- [Work item]
From the Cantera forum post, quote word for word the passage starting with "Since I am new" and going on through "H2O and CO2.".

- [Extracted text]
━━━━━━

Error in Stack/solve (line 14)

stack_methods(s.stack_id, 104, loglevel, refine_grid);

Error in gas_phase_flame_test1 (line 104)

solve(fl, loglevel, refine_grid);

***********************************************************************

Since I am new to Cantera I am unable to understand why it is throwing this error. Currently, I am using Cantera 2.3 version.  In this problem, I am trying to model the combustion of solid aluminium nano particles in a gaseous environment created by the decomposition of HMX. Thus, it should be a heterogeneous reaction. But I could not find a way to this in Matlab (using Cantera) and therefore, in this case I have considered aluminium to be a gas. I have added the required reactions and species details in the input file considering them as gas. My aim is to model aluminium as a solid which is burning and releasing energy in the gaseous environment. The oxidizers present in the gaseous environment are O2, H2O and CO2.

━━━━━━

- [Extracted entries]
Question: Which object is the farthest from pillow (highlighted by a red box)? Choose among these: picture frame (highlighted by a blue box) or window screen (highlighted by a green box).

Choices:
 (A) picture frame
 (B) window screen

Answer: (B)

━━━━━━

- [Exercise response]
Since I am new to Cantera I am unable to understand why it is throwing this error. Currently, I am using Cantera 2.3 version.  In this problem, I am trying to model the combustion of solid aluminium nano particles in a gaseous environment created by the decomposition of HMX. Thus, it should be a heterogeneous reaction. But I could not find a way to this in Matlab (using Cantera) and therefore, in this case I have considered aluminium to be a gas. I have added the required reactions and species details in the input file considering them as gas. My aim is to model aluminium as a solid which is burning and releasing energy in the gaseous environment. The oxidizers present in the gaseous environment are O2, H2O and CO2.